Posted at 11:39 pm by tress
Thursday, November 06, 2003
boredom eats away at your brain...
hey... i'm very bored... i really have no one to talk to at the moment..i'm just chillin' like a villain!!
jr's friend had a birthday last night...so they're out having some fun!! :)
well i thought i had a bunch of stuff on my mind, but now that i look deeper... there's nothing in there...so i guess i'll just leave it at that! i'll have something more to say soon i'm sure!
~*~ tress ~*~
Posted at 09:19 pm by tress
Sunday, November 02, 2003
i just got home from church and i'm getting ready to head out again, but i wanted to write some thoughts down before i took off!!
first off...last night was slightly depressing...i don't think a drunk guy understands how much power he has to emotionally hurt someone(me for example) last night j.r.(who i've metioned in my 1st entry) came online, and i said hi to him and he said hey back, and i asked him what he was doing and he never answered... then he left...that's not like him to do that, and it makes me wonder if somethings up...like maybe he doesn't really like me, and maybe he's "cheating" on me(if you can do that before you start going out with someone)...i can't decide if i can trust him yet, he hasn't really done anything to prove to me that i can trust him while he's a state away from me... :( i don't really know what to do, if i should proceed with the relationship if that's what he wants to do, or if i should back off either way..(if you have suggestions please let me know!!)
i guess i should get moving.... signing off...

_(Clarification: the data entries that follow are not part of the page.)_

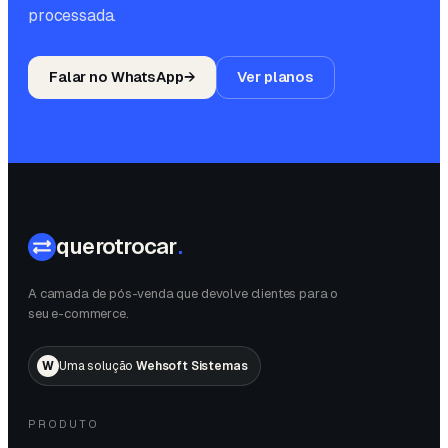
processada.
Falar no WhatsApp
→
Ver planos
querotrocar
.
A camada de pós-venda que devolve clientes para o
seu e-commerce.
W
Uma solução
Wehsoft Sistemas
PRODUTO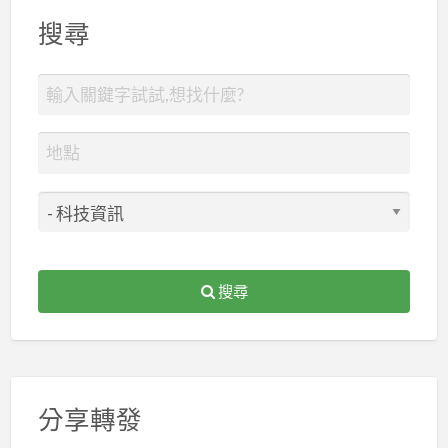
搜尋
搜尋
分享轉發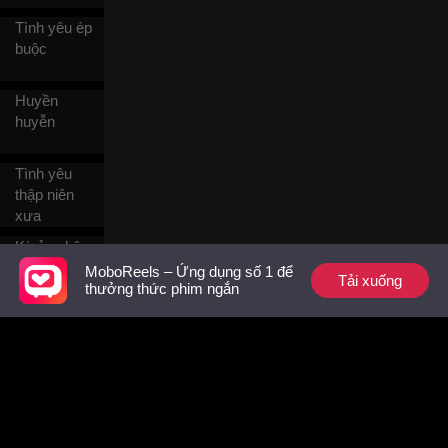
nhau hay không?
Tình yêu ép
buộc
Huyền
huyễn
Tình yêu
thập niên
xưa
Kỳ ảo châu
Âu
MoboReels – Ứng dụng số 1 để
Tải xuống
thưởng thức phim ngắn
Công tử
đào hoa
Con gái lớn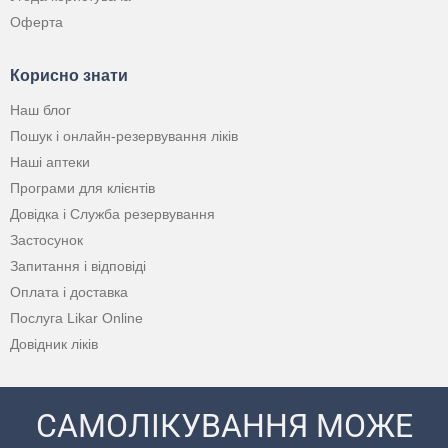
Оферта
Корисно знати
Наш блог
Пошук і онлайн-резервування ліків
Наші аптеки
Програми для клієнтів
Довідка і Служба резервування
Застосунок
Запитання і відповіді
Оплата і доставка
Послуга Likar Online
Довідник ліків
САМОЛІКУВАННЯ МОЖЕ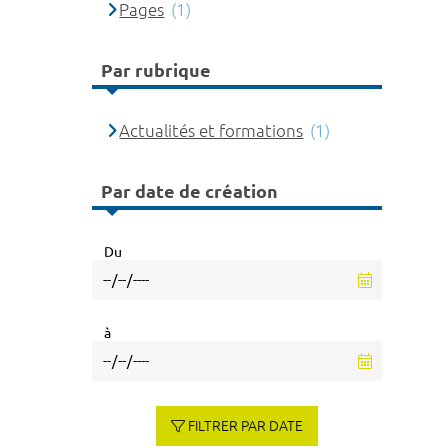
Pages
(1)
Par rubrique
Actualités et formations
(1)
Par date de création
Du
à
FILTRER PAR DATE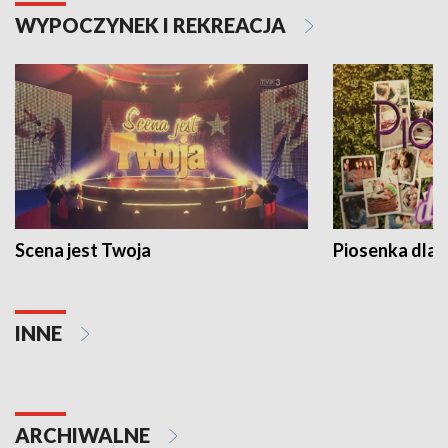
WYPOCZYNEK I REKREACJA
Scena jest Twoja
Piosenka dla 
INNE
ARCHIWALNE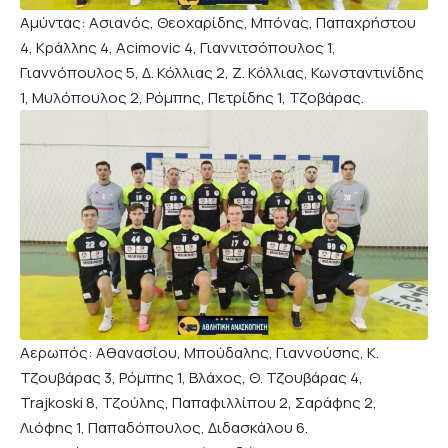
Αμύντας: Ασιανός, Θεοχαρίδης, Μπόνας, Παπαχρήστου
4, Κράλλης 4, Acimovic 4, Γιαννιτσόπουλος 1,
Γιαννόπουλος 5, Δ. Κόλλιας 2, Ζ. Κόλλιας, Κωνσταντινίδης
1, Μυλόπουλος 2, Ρόμπης, Πετρίδης 1, Τζοβάρας.
Αερωπός: Αθανασίου, Μπούδαλης, Γιαννούσης, Κ.
Τζουβάρας 3, Ρόμπης 1, Βλάχος, Θ. Τζουβάρας 4,
Trajkoski 8, Τζούλης, Παπαφιλλίπου 2, Σαράφης 2,
Λιόφης 1, Παπαδόπουλος, Διδασκάλου 6.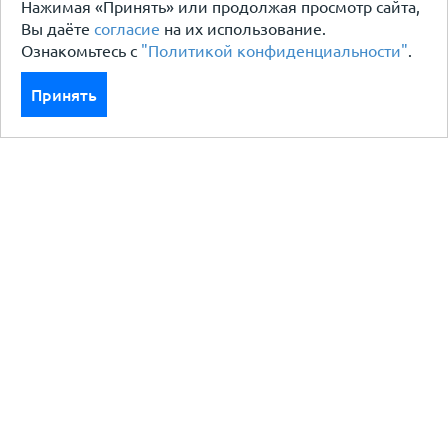
Нажимая «Принять» или продолжая просмотр сайта,
Вы даёте
согласие
на их использование.
Ознакомьтесь с
"Политикой конфиденциальности"
.
Принять
Каталог
Кровля кровельная система
Фасад
Ограждения заборы
Черный металлопрокат
Утеплители гидро пароизоляция
Водосточные системы
Показать больше
Услуги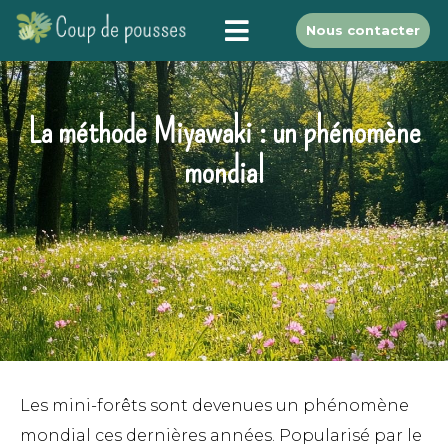
Nous contacter
La méthode Miyawaki : un phénomène
mondial
Les mini-forêts sont devenues un phénomène
mondial ces dernières années. Popularisé par le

Posted at 12:51 pm by tress
Saturday, November 01, 2003
i've been looking for colleges recently. i have sent in my application for SCC, and I want to go to school in oklahoma after i finish at SCC. i told my mom that and she laughed at me! the college in oklahoma is the only college that i have found that offers a degree in commercial photography... the college is not the main reason why i want to go to oklahoma...but it's a big part of it, the main reason why i even started looking at schools in oklahoma is because of j.r.(my guy friend). but my mom seems to think that i won't go to oklahoma...would she rather i go to florida, or california..or someplace farther away?! b/c i will if that's what she wants! but b/c of my parents... i don't think j.r. and i will be able to make it work! i really really want to, b/c i like him... and i'm pretty sure he likes me, maybe not as much, but i think he does like me enough. although sometimes he doesn't seem like he wants to talk to me, i think maybe he still wants to have a relationship with me, but the whole state between us isn't helping any!! i get depressed sometimes when i think about him b/c i know it's going to be hard to get to him, but other times it makes me happy to think about him, and stuff that he says sometimes, sometimes he says exactly the right thing to make me feel like i'm on top of the world...but then other times he'll bring up an ex girlfriend or something(and i do it too) my heart will sink back down to where it was before. right now if i could have anything, it would be to make it possible to be together more often!